Le gouvernement malien engage une réforme de l’administration locale avec l’adoption d’un projet d’ordonnance portant statut des villages, fractions et quartiers. Approuvée lors du Conseil des ministres du 24 juillet 2026, cette mesure vise à corriger les difficultés constatées dans l’application de la loi de 2006 et à renforcer le fonctionnement de ces entités administratives de base.

Selon le communiqué du Conseil des ministres, plusieurs insuffisances ont été relevées au fil des années, notamment les blocages récurrents dans la désignation et la nomination des chefs de village, de fraction ou de quartier. Ces situations étaient principalement liées à des divergences entre les conseillers sur l’interprétation des coutumes et traditions locales.

Pour remédier à ces difficultés, le gouvernement a adopté un texte qui introduit plusieurs innovations. Désormais, les conditions de désignation et d’exercice des chefs de village, de fraction et de quartier ainsi que de leurs conseillers seront directement fondées sur les coutumes et traditions propres à chaque localité. Le projet supprime également le mandat des conseils et consacre l’obligation d’impartialité des chefs de ces entités administratives.
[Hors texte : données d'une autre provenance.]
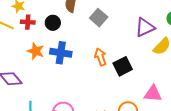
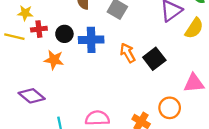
black circle: (53, 23) -> (64, 34), moved
blue cross: (61, 53) -> (91, 40), moved

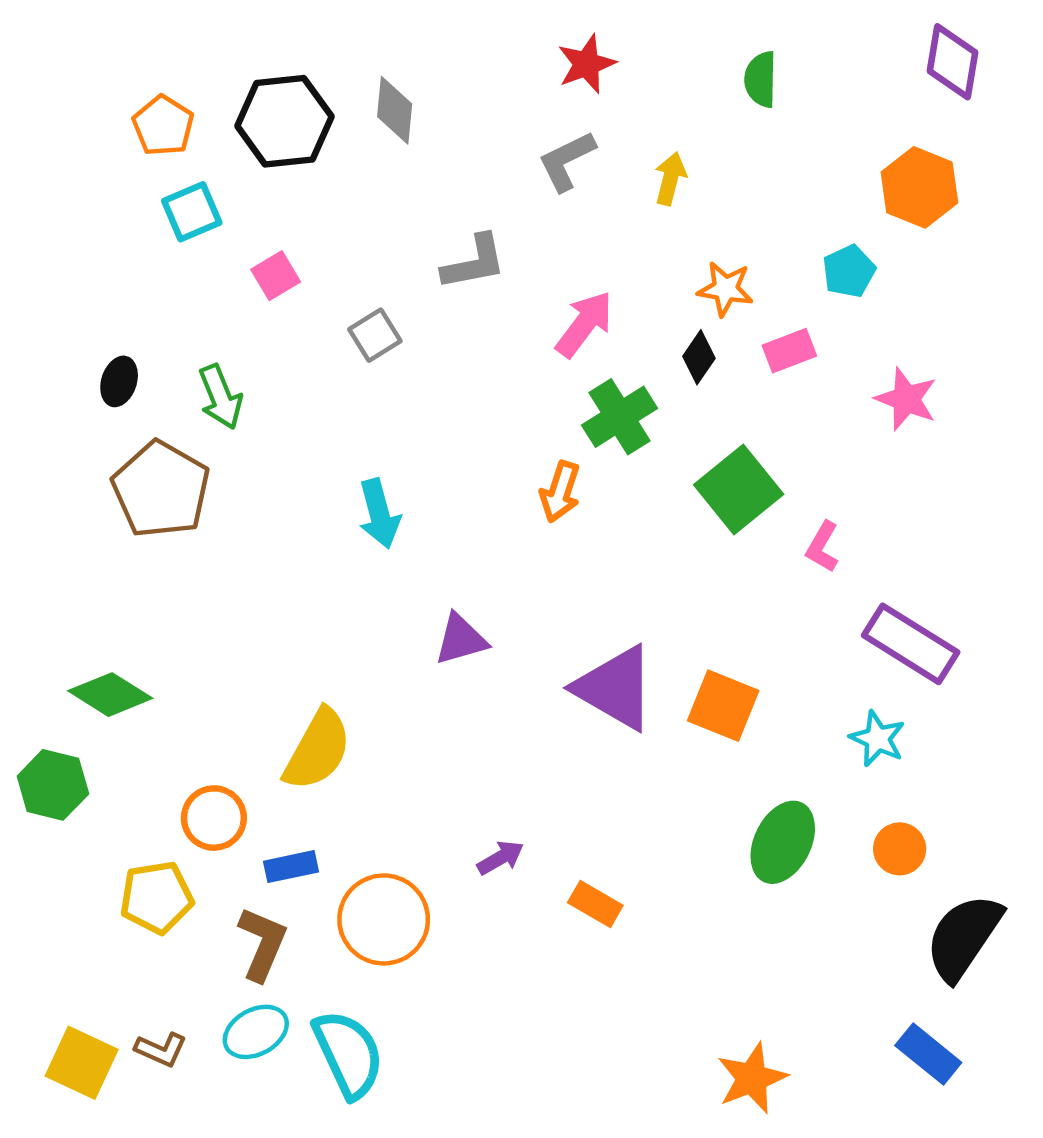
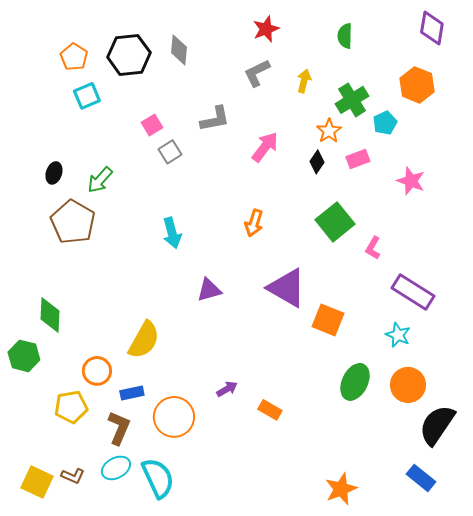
pink square: (276, 276) -> (152, 125), moved
orange star: (725, 289) -> (329, 131), turned 30
green arrow: (220, 397) -> (100, 180), turned 64
green cross: (620, 417) -> (352, 100), moved
purple triangle: (615, 688) -> (287, 288), moved
green diamond: (110, 695) -> (50, 315), turned 60
orange circle: (900, 849) -> (408, 385), size x1.5

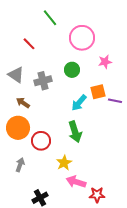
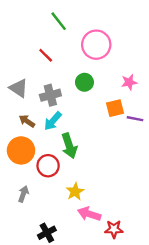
red line: (29, 44) -> (46, 55), moved
pink star: (105, 62) -> (129, 82), moved
cyan arrow: (79, 103) -> (53, 121), moved
green arrow: (75, 132) -> (69, 146), moved

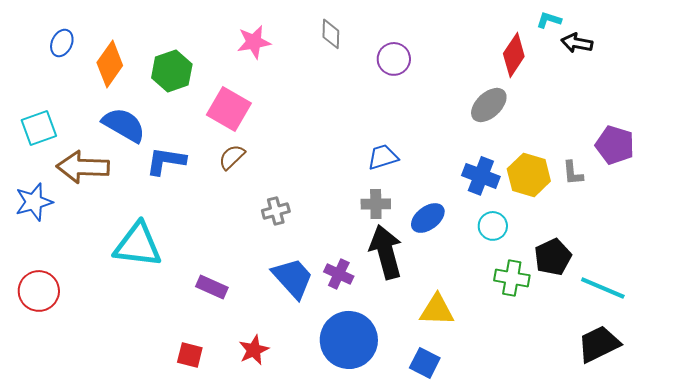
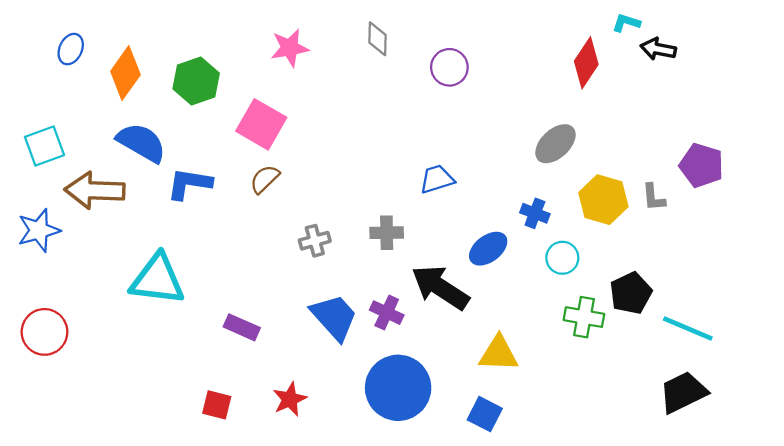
gray ellipse: (489, 105) -> (555, 144), moved
blue cross: (481, 176) -> (535, 213), moved, size x0.7
gray cross: (376, 204) -> (387, 233), moved
black arrow: (386, 252) -> (440, 287), turned -42

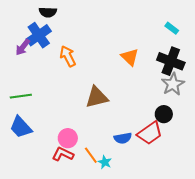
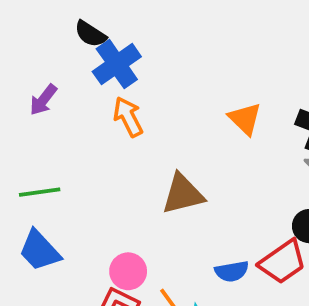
black semicircle: (48, 12) -> (90, 34), turned 30
blue cross: (39, 35) -> (117, 64), moved

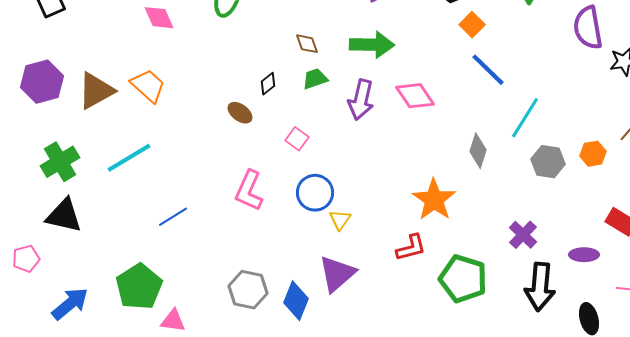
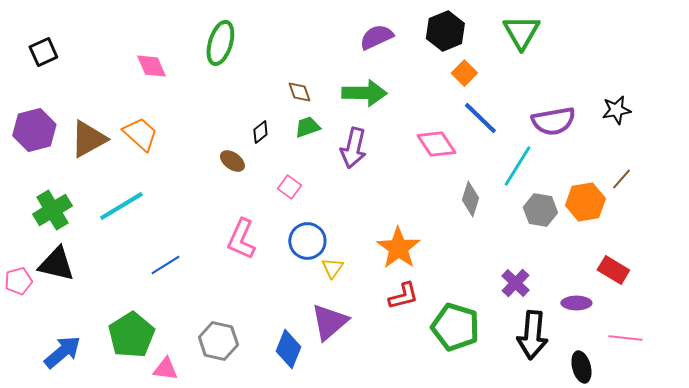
purple semicircle: (588, 28) -> (553, 121), moved, turned -90
pink diamond: (415, 96) -> (436, 144), moved
orange hexagon: (593, 154) -> (585, 202), size x1.5
orange star: (434, 200) -> (398, 248), moved
pink pentagon: (26, 259) -> (18, 281), moved
gray hexagon: (248, 290) -> (218, 341), moved

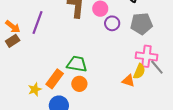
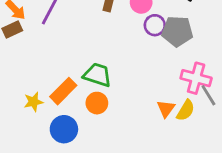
gray pentagon: (141, 24) -> (177, 31), moved
yellow semicircle: (139, 71) -> (186, 110), moved
orange triangle: (128, 81) -> (166, 109), turned 40

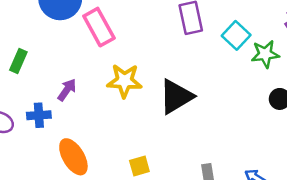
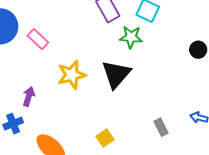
pink rectangle: (99, 27) -> (38, 39), size x0.7
green star: (265, 54) -> (131, 37), moved, turned 30

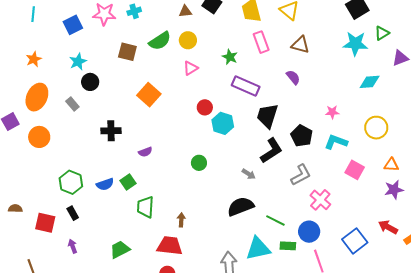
La réforme définit en outre les incompatibilités avec la fonction de chef de village, formalise le « cahier de recensement » servant à la délivrance des carnets de famille et supprime l’avis consultatif du conseil communal dans certaines procédures. Elle normalise également la base juridique autorisant les chefs de village, de fraction et de quartier à hisser l’emblème national à leur domicile et à porter un insigne distinctif.

Le texte prévoit aussi la possibilité pour plusieurs villages, fractions ou quartiers de se regrouper en secteurs afin de mieux coordonner leurs activités. Il fixe enfin les conditions de transfert et de changement de nom de ces entités administratives.

À travers cette réforme, les autorités maliennes ambitionnent de moderniser la gouvernance locale, de limiter les conflits liés à la désignation des autorités traditionnelles et d’améliorer le fonctionnement des structures administratives de proximité.